Please change "noppy" to "NOPPY" in the lines starting with the one that contains "鼻が通った！ 頭までスーーーッキリ！" and running through the end of the items. Give back only those lines, with everything else left as it is.

=== Material for the task ===
☆ ☆ ☆ ☆ ☆ ☆ ☆
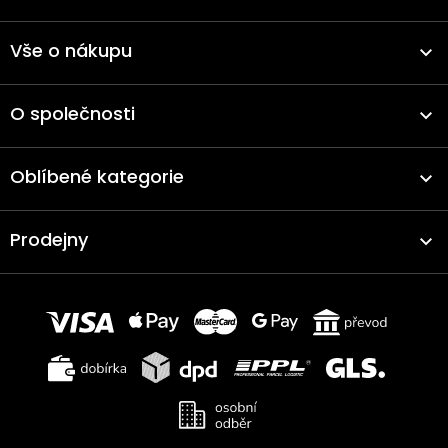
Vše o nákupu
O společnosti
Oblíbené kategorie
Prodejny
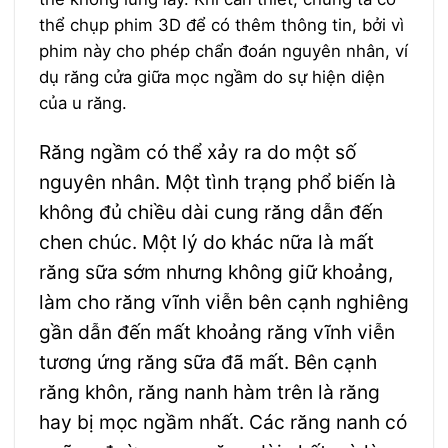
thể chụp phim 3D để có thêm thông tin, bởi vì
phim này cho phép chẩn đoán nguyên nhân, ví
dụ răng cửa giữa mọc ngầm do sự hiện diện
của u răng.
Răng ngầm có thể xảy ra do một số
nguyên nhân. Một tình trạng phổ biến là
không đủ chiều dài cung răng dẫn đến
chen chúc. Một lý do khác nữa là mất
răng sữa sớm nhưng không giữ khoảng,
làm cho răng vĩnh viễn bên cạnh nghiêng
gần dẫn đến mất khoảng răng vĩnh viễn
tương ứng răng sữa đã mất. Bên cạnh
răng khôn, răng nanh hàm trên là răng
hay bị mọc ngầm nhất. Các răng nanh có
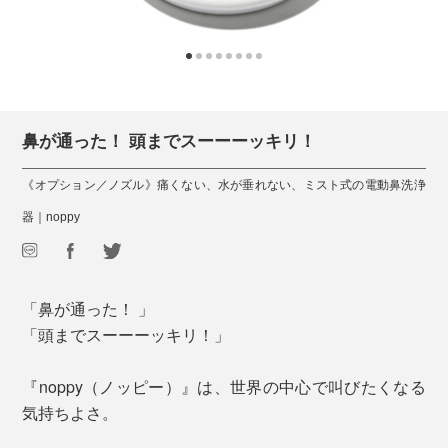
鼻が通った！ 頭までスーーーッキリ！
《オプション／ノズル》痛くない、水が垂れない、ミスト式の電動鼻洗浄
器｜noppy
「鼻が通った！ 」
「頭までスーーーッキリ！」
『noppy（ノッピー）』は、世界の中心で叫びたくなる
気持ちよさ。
☆ ☆ ☆ ☆ ☆ ☆ ☆
=== Response box ===
鼻が通った！ 頭までスーーーッキリ！
《オプション／ノズル》痛くない、水が垂れない、ミスト式の電動鼻洗浄
器｜NOPPY
「鼻が通った！ 」
「頭までスーーーッキリ！」
『NOPPY（ノッピー）』は、世界の中心で叫びたくなる
気持ちよさ。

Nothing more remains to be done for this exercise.